CONSEGNA DELL'ESERCIZIO: Nell'articolo seguente sui furti di rame, quali impianti sono stati danneggiati a Paullo per asportarne i cavi?

TESTO FORNITO:
Paullo: tagliati e rubati nella notte i cavi delle colonnine per ricaricare le auto elettriche
INGENTI DANNI La banda del rame continua a colpire indisturbata e non si accontenta più di cimiteri, grondaie e fabbriche abbandonate
Lettura meno di un minuto.Non si fermano più ai cantieri, ai magazzini o agli impianti industriali. Adesso i ladri di rame prendono di mira anche le colonnine per la ricarica delle auto elettriche. È successo a Paullo, dove nei giorni scorsi alcuni punti di ricarica sono stati danneggiati per asportare i cavi contenenti il metallo “prezioso”, sempre più ricercato sul mercato illegale. Il risultato è un danno che va ben oltre il valore del materiale rubato. Per portare via pochi chili di rame, e ricavarne al massimo qualche decina di euro, i responsabili hanno reso inutilizzabili infrastrutture che richiederanno interventi di ripristino dal costo di migliaia di euro. Un conto che, alla fine, ricade sulla collettività. Il fenomeno non è nuovo. Da anni il rame è uno dei materiali più ambiti dai ladri per la facilità con cui può essere rivenduto. E a ogni crisi internazionale, con aumento dei prezzi, si moltiplicano esponenzialmente i furti. Ferrovie, cantieri, impianti elettrici e aziende sono stati spesso bersaglio di furti analoghi. Adesso, però, nel mirino sono finite anche le stazioni di ricarica, indispensabili alla mobilità elettrica e alla transizione energetica.

DATI DI ORIGINE:

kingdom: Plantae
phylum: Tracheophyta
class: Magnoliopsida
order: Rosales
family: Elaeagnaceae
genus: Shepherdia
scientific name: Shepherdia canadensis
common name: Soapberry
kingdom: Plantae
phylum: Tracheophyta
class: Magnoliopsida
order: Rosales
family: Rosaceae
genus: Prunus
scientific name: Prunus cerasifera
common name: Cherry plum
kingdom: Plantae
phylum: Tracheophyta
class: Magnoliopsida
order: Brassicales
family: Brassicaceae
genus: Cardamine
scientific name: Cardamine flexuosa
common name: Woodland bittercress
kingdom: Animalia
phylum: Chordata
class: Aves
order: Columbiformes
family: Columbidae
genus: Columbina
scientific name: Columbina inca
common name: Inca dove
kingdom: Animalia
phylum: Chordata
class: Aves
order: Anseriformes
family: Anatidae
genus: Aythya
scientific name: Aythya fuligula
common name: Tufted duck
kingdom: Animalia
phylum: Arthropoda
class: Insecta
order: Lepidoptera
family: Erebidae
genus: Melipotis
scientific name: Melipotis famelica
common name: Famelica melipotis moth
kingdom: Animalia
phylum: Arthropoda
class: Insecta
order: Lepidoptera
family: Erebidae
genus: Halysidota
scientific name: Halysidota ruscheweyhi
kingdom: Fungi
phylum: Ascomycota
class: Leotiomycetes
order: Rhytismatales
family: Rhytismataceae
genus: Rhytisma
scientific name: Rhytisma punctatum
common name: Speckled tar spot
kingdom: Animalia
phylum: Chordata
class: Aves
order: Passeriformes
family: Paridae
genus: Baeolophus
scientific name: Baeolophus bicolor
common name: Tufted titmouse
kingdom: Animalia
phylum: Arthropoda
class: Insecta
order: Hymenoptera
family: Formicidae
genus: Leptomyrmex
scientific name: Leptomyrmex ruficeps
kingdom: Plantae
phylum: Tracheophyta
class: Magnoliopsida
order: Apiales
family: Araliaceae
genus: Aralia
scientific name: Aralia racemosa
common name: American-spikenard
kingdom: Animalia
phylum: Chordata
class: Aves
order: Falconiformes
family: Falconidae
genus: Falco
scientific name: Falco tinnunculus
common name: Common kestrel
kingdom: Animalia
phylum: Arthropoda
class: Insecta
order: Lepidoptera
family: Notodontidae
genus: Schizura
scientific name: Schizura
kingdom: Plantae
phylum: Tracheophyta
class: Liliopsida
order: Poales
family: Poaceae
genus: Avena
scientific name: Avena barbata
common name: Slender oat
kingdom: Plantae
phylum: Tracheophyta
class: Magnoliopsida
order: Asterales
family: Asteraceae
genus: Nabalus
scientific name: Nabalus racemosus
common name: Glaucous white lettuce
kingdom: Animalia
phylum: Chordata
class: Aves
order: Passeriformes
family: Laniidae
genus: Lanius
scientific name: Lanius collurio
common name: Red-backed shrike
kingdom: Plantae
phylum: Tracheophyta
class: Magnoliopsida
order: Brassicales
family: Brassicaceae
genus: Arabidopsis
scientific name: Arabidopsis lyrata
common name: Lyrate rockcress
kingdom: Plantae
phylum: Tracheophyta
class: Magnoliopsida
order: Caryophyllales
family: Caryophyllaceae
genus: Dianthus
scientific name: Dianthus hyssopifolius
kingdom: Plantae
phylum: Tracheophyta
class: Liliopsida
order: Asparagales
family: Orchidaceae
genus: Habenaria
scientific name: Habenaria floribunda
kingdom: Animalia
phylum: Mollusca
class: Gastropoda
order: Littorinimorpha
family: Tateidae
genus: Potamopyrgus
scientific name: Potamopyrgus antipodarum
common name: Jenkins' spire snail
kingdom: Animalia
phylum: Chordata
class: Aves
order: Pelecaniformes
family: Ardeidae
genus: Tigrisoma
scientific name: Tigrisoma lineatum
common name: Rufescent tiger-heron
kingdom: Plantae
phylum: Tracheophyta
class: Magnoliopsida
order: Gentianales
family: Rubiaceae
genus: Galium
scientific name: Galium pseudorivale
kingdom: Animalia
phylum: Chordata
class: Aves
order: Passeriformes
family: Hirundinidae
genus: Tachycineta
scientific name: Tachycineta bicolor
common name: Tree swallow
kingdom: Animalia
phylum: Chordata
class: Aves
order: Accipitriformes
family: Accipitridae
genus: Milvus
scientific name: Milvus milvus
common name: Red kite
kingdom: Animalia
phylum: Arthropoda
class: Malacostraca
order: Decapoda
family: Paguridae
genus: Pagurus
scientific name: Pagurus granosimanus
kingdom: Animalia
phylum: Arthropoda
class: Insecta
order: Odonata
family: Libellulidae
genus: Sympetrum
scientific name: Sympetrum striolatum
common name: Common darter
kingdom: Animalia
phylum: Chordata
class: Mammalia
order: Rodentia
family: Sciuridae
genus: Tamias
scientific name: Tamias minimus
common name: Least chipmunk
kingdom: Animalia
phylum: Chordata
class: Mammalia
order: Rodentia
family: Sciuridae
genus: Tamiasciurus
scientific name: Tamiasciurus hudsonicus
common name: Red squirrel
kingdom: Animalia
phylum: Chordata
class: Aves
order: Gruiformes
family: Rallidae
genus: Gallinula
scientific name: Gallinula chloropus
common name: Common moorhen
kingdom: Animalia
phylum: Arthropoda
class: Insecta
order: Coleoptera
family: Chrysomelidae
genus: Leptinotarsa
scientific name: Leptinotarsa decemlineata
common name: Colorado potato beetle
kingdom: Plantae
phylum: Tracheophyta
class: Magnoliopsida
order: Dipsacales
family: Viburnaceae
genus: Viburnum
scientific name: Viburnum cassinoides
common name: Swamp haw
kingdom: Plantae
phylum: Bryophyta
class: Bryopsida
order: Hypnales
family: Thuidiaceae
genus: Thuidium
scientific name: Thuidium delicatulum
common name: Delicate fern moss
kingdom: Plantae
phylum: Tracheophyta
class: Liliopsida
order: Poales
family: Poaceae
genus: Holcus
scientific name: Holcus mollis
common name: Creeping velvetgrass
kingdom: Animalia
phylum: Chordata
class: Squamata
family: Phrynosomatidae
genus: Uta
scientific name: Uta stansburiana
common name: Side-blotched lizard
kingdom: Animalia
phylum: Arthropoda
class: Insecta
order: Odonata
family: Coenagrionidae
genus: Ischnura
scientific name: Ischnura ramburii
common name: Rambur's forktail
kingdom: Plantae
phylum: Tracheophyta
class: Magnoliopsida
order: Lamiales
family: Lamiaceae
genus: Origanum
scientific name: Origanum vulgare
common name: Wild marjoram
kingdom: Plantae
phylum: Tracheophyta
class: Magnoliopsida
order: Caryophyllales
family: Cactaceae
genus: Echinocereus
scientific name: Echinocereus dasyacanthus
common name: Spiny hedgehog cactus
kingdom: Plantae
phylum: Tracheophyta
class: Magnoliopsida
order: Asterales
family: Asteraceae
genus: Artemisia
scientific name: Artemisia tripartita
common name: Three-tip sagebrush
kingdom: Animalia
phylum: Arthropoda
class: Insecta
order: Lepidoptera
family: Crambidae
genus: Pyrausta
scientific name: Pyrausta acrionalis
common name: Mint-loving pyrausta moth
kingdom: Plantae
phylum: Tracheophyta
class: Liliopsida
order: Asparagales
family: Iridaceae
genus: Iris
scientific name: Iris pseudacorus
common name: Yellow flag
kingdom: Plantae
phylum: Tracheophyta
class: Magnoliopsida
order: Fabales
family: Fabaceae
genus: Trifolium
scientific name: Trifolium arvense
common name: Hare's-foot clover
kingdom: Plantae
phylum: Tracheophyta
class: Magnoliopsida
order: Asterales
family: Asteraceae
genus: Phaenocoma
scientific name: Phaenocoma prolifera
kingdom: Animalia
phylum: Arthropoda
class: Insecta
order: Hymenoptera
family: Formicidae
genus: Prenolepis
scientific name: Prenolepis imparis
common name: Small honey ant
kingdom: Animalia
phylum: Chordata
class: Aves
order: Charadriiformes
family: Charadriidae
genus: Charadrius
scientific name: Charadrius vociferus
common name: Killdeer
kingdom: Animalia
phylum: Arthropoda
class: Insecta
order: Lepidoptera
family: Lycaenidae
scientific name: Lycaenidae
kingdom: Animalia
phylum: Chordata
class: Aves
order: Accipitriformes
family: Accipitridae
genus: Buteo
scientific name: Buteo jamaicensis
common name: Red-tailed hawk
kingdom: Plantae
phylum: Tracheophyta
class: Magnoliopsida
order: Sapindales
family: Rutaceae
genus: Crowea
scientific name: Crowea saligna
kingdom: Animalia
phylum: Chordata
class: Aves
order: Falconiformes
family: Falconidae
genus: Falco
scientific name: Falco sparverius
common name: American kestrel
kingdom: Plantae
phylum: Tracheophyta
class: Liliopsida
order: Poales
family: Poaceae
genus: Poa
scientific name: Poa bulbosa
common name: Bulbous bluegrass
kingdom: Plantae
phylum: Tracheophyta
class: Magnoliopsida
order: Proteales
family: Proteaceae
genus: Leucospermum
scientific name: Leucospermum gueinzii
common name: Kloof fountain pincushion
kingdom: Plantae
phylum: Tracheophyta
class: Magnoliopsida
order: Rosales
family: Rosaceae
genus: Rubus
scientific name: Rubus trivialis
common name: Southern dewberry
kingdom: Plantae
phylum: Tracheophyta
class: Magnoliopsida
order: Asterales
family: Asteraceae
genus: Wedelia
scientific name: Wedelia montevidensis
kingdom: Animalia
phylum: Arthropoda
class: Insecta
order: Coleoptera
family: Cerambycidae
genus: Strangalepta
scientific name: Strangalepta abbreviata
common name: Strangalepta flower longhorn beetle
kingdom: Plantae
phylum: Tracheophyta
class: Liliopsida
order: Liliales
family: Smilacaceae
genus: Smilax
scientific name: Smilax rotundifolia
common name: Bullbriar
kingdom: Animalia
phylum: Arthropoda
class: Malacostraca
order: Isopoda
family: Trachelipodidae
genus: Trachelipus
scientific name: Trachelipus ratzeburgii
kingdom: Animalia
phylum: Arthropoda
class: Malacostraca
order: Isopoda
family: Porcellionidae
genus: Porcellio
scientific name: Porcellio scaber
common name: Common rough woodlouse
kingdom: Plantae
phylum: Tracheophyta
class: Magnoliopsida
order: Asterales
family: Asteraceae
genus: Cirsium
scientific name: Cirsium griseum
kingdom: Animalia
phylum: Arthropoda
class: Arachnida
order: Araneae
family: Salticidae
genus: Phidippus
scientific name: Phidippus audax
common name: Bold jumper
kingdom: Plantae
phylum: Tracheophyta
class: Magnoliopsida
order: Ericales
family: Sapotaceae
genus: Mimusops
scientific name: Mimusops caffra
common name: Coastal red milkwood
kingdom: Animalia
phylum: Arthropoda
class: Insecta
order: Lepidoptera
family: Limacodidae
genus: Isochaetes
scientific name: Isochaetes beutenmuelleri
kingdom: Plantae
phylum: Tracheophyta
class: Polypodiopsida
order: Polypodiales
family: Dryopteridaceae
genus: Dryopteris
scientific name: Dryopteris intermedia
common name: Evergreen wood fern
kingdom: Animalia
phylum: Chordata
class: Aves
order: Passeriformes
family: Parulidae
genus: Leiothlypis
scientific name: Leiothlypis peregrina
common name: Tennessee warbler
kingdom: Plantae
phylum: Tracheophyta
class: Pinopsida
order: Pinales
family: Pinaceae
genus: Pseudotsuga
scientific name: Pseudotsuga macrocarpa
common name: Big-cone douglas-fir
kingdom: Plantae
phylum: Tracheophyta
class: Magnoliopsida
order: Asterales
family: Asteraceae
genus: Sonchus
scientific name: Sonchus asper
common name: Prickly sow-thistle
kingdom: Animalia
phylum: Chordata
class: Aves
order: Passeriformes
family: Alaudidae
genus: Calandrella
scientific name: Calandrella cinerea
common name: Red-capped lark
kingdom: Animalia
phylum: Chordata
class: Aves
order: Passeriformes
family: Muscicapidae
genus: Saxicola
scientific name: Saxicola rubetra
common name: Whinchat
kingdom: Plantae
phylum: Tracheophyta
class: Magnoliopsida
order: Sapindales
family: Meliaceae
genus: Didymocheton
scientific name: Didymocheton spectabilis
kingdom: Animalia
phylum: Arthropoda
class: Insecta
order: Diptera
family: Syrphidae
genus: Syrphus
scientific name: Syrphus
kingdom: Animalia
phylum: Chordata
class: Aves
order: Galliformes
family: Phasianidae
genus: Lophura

SOLUZIONE DEL PROBLEMA: Alcuni punti di ricarica, cioè le colonnine per la ricarica delle auto elettriche.